* **DIRECTIONS FOR THIS TASK**: Repeat the lines from the line with "Picture 2: Top" to the line with "The two sides" in the listing below, keeping both end lines and adding nothing.

* **TASK INPUT**:
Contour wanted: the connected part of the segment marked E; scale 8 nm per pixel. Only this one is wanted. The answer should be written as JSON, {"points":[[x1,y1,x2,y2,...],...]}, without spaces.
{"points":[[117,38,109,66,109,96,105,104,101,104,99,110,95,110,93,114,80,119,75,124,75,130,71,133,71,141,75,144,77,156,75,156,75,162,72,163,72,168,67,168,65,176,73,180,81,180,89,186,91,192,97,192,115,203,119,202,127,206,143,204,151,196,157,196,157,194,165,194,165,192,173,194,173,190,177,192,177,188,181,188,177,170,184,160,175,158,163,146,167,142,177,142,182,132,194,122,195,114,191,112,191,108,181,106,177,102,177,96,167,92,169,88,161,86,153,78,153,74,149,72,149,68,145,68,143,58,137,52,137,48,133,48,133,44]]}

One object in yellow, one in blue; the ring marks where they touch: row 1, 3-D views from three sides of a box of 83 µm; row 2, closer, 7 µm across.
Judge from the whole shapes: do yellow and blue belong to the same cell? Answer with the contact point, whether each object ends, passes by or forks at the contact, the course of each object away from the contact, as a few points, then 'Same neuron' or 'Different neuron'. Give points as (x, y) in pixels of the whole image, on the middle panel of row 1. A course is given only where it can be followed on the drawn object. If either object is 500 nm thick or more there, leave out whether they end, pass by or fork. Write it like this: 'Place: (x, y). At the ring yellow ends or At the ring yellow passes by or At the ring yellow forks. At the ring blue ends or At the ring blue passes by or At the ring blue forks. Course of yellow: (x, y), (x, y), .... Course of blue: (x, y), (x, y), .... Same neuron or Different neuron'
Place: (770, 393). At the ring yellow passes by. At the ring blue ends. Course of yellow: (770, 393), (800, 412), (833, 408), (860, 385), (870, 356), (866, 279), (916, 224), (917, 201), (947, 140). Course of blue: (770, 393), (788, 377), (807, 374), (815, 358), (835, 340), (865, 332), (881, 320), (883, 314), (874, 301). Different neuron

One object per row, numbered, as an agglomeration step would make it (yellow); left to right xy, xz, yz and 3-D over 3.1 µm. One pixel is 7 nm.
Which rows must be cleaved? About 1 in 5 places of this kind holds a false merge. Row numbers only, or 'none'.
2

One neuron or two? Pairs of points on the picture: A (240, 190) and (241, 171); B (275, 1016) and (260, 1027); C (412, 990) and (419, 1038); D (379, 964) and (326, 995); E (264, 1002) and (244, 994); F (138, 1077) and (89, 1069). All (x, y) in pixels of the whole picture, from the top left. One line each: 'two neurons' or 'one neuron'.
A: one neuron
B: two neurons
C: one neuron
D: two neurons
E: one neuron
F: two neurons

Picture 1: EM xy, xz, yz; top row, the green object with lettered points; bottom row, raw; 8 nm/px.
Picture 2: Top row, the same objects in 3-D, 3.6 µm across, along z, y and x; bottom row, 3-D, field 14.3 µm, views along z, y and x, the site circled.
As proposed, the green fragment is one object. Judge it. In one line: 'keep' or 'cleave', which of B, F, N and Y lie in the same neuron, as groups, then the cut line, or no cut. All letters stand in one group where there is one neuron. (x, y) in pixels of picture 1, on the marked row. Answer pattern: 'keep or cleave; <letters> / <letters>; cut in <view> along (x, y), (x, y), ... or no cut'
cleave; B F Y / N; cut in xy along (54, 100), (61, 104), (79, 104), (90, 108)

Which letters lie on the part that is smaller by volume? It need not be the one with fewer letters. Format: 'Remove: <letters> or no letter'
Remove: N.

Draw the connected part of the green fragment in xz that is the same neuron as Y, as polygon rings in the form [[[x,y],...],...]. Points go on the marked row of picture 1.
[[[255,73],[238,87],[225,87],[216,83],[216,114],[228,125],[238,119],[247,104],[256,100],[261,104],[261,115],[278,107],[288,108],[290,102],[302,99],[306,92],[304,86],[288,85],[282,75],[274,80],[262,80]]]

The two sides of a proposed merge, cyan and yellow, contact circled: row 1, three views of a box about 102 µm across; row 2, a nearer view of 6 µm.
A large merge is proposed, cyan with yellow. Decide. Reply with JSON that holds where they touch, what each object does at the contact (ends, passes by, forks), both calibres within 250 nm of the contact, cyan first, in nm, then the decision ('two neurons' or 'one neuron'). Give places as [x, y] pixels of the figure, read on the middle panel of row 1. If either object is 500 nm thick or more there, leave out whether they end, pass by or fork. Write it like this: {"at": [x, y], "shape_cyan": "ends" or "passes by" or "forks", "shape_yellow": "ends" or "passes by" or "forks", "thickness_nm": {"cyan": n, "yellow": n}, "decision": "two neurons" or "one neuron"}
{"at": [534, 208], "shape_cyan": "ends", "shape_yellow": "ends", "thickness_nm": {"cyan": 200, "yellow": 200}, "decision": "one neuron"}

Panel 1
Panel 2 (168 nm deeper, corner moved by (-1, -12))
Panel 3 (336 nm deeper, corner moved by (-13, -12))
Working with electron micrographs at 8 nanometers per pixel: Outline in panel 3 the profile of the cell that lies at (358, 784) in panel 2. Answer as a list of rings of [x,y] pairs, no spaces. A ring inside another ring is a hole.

* **RESPONSE AREA**:
Picture 2: Top row, the same objects in 3-D, 3.6 µm across, along z, y and x; bottom row, 3-D, field 14.3 µm, views along z, y and x, the site circled.
As proposed, the green fragment is one object. Judge it. In one line: 'keep' or 'cleave', which of B, F, N and Y lie in the same neuron, as groups, then the cut line, or no cut. All letters stand in one group where there is one neuron. (x, y) in pixels of picture 1, on the marked row. Answer pattern: 'keep or cleave; <letters> / <letters>; cut in <view> along (x, y), (x, y), ... or no cut'
cleave; B F Y / N; cut in xy along (54, 100), (61, 104), (79, 104), (90, 108)

Which letters lie on the part that is smaller by volume? It need not be the one with fewer letters. Format: 'Remove: <letters> or no letter'
Remove: N.

Draw the connected part of the green fragment in xz that is the same neuron as Y, as polygon rings in the form [[[x,y],...],...]. Points go on the marked row of picture 1.
[[[255,73],[238,87],[225,87],[216,83],[216,114],[228,125],[238,119],[247,104],[256,100],[261,104],[261,115],[278,107],[288,108],[290,102],[302,99],[306,92],[304,86],[288,85],[282,75],[274,80],[262,80]]]

The two sides of a proposed merge, cyan and yellow, contact circled: row 1, three views of a box about 102 µm across; row 2, a nearer view of 6 µm.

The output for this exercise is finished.